Sometimes I feel as though I have lucked my way into a really great situation when it comes to friends. I was reminded just this week of how many fantastic people surround me and support me. I gave a presentation on parenting at a local church and my phone buzzed with texts the day of and the day following the event sharing encouraging words, sweet prayers, and inquiring how the event had gone. I spent weeks preparing my talk, planning what to say and practicing my delivery, but on this particular occasion my biggest takeaway after all the effort is that I am so very fortunate, so very blessed, to have friends.
Parents need friends too. I didn’t always have much of an appreciation for this, but in recent years I feel as though my understanding of the significance of adult friendships has deepened. At times I have lamented the fact that I do not have friendships that span all the way back to my own childhood. I see people who have maintained childhood friendships into adulthood and I marvel at the connection there. Growing up together has the potential to create a lot of shared history during pivotal moments in life. I always thought that was a beautiful thing, but something reserved for other people. I never fell out with childhood friends, but ties have faded with time.
But now it occurs to me, as I reflect on my friendships from recent years, that the same intensity shared during childhood friendships can characterize certain adult friendships too. I mean, some of the most intense, unpredictable, life-altering moments in my life have taken place since my kids were born. As they grow, I grow. I’m not living my own childhood again, but I am living through theirs, and with that comes opportunity for massive growth, surprising discovery, and unpredictable adventure. The friendships I have forged with other parents as we weather the journey of parenthood together have grown from a time of intensity that certainly parallels if not surpasses that of my own growing up years. And while not enough time has passed to determine which friendships will last a short season and which ones will span from now through the rest of time, I do know that we share a special bond that cannot be replaced.
With my childhood friends I shared a lot of firsts. First days at school, first lost teeth, first crushes, first experiences away from home.

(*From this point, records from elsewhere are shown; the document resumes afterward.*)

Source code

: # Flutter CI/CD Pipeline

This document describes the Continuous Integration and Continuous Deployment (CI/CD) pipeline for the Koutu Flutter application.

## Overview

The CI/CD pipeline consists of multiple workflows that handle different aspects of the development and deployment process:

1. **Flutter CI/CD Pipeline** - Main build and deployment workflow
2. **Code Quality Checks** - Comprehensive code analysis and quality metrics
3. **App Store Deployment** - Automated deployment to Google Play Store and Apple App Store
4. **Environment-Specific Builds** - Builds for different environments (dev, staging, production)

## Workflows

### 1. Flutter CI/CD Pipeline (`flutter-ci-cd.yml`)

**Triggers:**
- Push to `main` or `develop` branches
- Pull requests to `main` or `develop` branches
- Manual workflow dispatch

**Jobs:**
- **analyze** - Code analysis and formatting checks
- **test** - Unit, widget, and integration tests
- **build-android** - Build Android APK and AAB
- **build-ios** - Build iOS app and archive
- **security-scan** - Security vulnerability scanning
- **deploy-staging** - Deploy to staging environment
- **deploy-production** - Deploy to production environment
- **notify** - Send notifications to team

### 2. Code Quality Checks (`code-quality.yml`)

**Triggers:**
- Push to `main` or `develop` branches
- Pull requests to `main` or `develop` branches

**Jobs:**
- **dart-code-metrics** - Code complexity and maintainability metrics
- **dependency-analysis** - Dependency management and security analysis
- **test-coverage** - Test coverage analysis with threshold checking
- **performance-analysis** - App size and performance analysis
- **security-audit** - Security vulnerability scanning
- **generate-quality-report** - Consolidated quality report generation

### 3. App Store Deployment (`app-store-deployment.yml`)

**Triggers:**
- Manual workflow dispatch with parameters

But firsts don’t stop in childhood. With my adult friends I share just as many firsts: watching our babies’ first steps, first time we had to (gulp) hire a babysitter, first time getting our feelings hurt by our kids, first time experiencing unfathomable pride at the achievements of another, first time realizing that one day our kids won’t live under our wings forever. Those are the kind of firsts that I grew through in my own childhood, but didn’t fully appreciate until I became a parent and got to witness them in my children. And the friends who have witnessed them alongside me, or been on the other end of the line when I had to call and gush or I had to call and cry, those are friends who have walked with me through some of the most significant moments of my life.
I so often neglect them. I so often underestimate my need of them. But the truth is I couldn’t do this thing called parenting without them. I would just be too darn weak. I don’t see my friends every day the way I did when I was a kid. I don’t jump rope with them at recess or swing on the monkey bars or play kickball or pass notes in class. But the texts and phone calls, the coffee dates and sunny day walks and the rare surprise knocks on my front door—those bring life to me just the same as good friends always have. I may be a little older now, those childhood experiences a thing of the past and my own kids' childhoods whipping by at warp speed. But friendships forged in moments of significance remain.
Life can just never be too busy for friends.